A teoria e a prática da educação infantil no Brasil caminham em direções opostas. Embora a esmagadora maioria dos brasileiros defenda publicamente o diálogo como a ferramenta ideal para educar, as agressões físicas e verbais continuam sendo uma realidade persistente nos lares do país.
É o que revela a segunda edição da pesquisa Atitudes e percepções sobre a infância e violência contra crianças e adolescentes, realizada pela Quaest a pedido do Instituto Infinis. O estudo ouviu 2.202 brasileiros maiores de idade entre maio e junho de 2026, jogando luz sobre um cenário preocupante: apenas nos quatro primeiros meses de 2026, o Ministério dos Direitos Humanos e da Cidadania já registrou 115.814 denúncias de violações de direitos de crianças e adolescentes.
Os dados da Quaest mostram que 9 em cada 10 entrevistados (90%) afirmam categoricamente que conversar é a melhor forma de corrigir comportamentos. No entanto, quando questionados sobre suas atitudes práticas no dia a dia, a realidade se mostra muito mais dura.
Embora haja uma tendência de queda lenta nos índices em comparação com a primeira edição da pesquisa (realizada em 2023), os números de violência autopraticada ou admitida ainda assustam:
| Comportamento Admitido | Índice em 2023 | Índice em 2026 | Tendência de Comportamento |
| Gritar com a criança | 66% | 62% | Queda leve, mas ainda atinge a maioria. |
| Dar tapas ou palmadas | 52% | 49% | Estabilidade alta (quase metade da população). |
| Bater utilizando objetos | 38% | 27% | Queda expressiva de 11 pontos percentuais. |
O Ciclo Intergeracional: De acordo com os pesquisadores do Instituto Infinis, o ato de agredir fisicamente ou verbalmente uma criança tende a ser uma herança comportamental. Adultos que sofreram castigos físicos na infância têm uma probabilidade estatisticamente muito maior de replicar esse padrão com seus próprios filhos.
Outro dado alarmante da pesquisa diz respeito à reação das pessoas ao testemunharem agressões contra menores em locais públicos.
O levantamento aponta que 62% dos brasileiros preferem não interferir ao presenciar um ato de violência contra uma criança. Os motivos para a omissão dividem-se em duas justificativas principais:
Privacidade (50%): Metade dos que não interferem acredita que a educação dos filhos é um assunto estritamente particular da família e que terceiros não devem intervir.
Medo (50%): A outra metade teme a reação violenta do agressor. Esse receio é fundamentado em casos reais recentes, como o ocorrido no Paraná, onde um pai, flagrado chutando a filha de apenas 3 anos em plena rua, ameaçou fisicamente a testemunha que tentou defender a criança.

• [O QUE FAZER]:
#1 Responda, com base no texto sobre a pesquisa:
(a) Quantos brasileiros maiores de idade foram ouvidos no estudo?
(b) Qual é o índice de 2026 para "Bater utilizando objetos"?
(c) Que porcentagem dos brasileiros prefere não interferir ao presenciar um ato de violência contra uma criança?
#2 Extraia do texto sobre a pesquisa, sem mudar nada, o trecho que começa em "Outro dado alarmante" e termina em "defender a criança.".

• [MATERIAL FORNECIDO]:
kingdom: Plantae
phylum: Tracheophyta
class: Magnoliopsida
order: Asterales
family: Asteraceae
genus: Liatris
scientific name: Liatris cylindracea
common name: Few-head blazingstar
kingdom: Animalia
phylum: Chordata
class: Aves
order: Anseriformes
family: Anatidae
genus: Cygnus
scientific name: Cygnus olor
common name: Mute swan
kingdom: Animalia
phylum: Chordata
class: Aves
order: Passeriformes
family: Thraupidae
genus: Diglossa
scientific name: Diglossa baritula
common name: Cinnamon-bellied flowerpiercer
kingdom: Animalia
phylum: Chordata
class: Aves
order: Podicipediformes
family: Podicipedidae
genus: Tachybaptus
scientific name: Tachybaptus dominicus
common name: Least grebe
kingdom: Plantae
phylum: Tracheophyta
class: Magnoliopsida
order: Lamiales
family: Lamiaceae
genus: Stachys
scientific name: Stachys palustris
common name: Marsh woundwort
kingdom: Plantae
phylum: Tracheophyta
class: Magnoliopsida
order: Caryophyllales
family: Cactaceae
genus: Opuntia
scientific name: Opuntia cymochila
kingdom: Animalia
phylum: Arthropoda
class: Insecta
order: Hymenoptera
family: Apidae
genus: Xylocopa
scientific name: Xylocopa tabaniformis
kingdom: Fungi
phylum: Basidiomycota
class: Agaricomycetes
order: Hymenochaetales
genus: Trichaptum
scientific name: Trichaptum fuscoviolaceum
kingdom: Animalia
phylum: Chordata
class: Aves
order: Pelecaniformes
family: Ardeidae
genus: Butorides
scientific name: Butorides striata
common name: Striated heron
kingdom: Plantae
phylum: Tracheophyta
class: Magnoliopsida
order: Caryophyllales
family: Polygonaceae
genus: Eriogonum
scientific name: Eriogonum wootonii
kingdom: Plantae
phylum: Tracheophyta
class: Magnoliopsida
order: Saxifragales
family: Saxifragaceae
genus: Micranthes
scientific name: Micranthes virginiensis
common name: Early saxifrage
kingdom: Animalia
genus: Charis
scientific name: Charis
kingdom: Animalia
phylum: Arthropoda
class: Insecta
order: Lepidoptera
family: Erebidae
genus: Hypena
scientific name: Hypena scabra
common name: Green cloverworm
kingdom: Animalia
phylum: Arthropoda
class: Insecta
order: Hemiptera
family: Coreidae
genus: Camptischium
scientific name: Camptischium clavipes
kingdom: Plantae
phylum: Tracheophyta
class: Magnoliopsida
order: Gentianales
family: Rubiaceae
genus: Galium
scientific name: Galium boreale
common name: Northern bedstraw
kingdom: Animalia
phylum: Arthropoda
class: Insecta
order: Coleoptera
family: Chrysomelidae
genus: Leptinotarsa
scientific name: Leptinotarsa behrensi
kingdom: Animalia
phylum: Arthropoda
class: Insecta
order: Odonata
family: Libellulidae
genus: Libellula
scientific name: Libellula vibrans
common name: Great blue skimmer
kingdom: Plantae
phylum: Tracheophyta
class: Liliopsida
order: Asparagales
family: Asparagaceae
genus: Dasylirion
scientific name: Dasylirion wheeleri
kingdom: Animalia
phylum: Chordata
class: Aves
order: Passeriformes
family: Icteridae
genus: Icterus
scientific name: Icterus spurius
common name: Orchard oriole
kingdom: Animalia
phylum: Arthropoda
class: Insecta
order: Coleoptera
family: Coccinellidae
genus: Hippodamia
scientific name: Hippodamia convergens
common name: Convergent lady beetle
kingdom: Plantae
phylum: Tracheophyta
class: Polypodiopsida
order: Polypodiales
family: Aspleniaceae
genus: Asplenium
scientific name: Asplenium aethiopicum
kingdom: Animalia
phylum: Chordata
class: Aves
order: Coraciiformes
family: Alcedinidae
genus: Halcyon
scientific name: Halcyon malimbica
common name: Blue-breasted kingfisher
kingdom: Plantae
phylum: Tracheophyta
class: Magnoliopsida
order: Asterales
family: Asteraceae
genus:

• [RESPOSTAS NUMERADAS]:
#1
(a) 2.202 brasileiros maiores de idade.
(b) 27%.
(c) 62%.

#2
Outro dado alarmante da pesquisa diz respeito à reação das pessoas ao testemunharem agressões contra menores em locais públicos.
O levantamento aponta que 62% dos brasileiros preferem não interferir ao presenciar um ato de violência contra uma criança. Os motivos para a omissão dividem-se em duas justificativas principais:
Privacidade (50%): Metade dos que não interferem acredita que a educação dos filhos é um assunto estritamente particular da família e que terceiros não devem intervir.
Medo (50%): A outra metade teme a reação violenta do agressor. Esse receio é fundamentado em casos reais recentes, como o ocorrido no Paraná, onde um pai, flagrado chutando a filha de apenas 3 anos em plena rua, ameaçou fisicamente a testemunha que tentou defender a criança.